As a mild astringent, Sweet Clover has been used to clear congestion.  When taken internally, it is said to relieve congestion of the lymph glands and painful congestive menstruation; and when used externally, it is said to ease hemorrhoids.

Sweet Clover is an aromatic herb that has been used as a soothing digestive aid and has been thought to be particularly effective in cases of flatulence. In supporting healthy digestion, it is said to relieve colic, indigestion and stomach problems.

As a diuretic, Sweet Clover promotes the flow of urine, and as such, it helps to relieve excess fluid retention and edema (the accumulation of fluid in tissues that results in swelling).

Sweet Clover is also believed to be a mildly sedative herb that relieves temporary palpitations, sleeplessness, anxiety, spasms and the pain of tension headaches, earaches and neuralgia.

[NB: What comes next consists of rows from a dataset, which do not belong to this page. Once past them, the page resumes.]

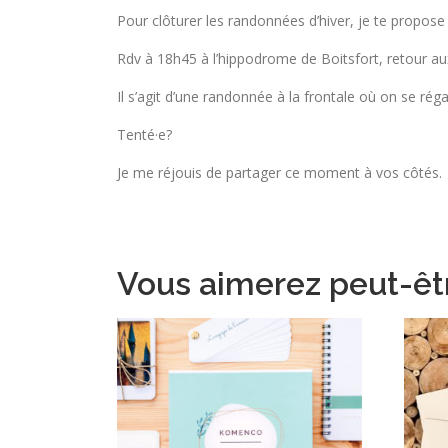
Pour clôturer les randonnées d’hiver, je te propos
Rdv à 18h45 à l’hippodrome de Boitsfort, retour au
Il s’agit d’une randonnée à la frontale où on se ré
Tenté·e?
Je me réjouis de partager ce moment à vos côtés.
Vous aimerez peut-êt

As an expectorant, Sweet Clover helps to loosen and expel phlegm from the lungs, and it is said to be helpful in cases of bronchitis.

Used externally, Sweet Clover has been effective in poultices for inflammation and as a salve for wounds, particularly in delicate parts of the body, i.e., eyes.  It is also said to have emollient and soothing properties that help to reduce inflammation and ease painful swollen joints, severe bruising, arthritis and rheumatic pain.  It is also believed to be effective in drawing out toxins and is therefore useful for boils and other skin problems.

Pregnant and nursing women should not use Sweet Clover Herbal Supplement.  People who use prescription blood thinners (warfarin, Coumadin, aspirin, etc.), or those with any blood-clotting problem should not use Sweet Clover. For those individuals who take prescription medications, it is wise to consult a health care provider before using this herb, as there may be interactions with other drugs. Overuse (many times the recommended dosage) may induce vomiting and other symptoms of poisoning.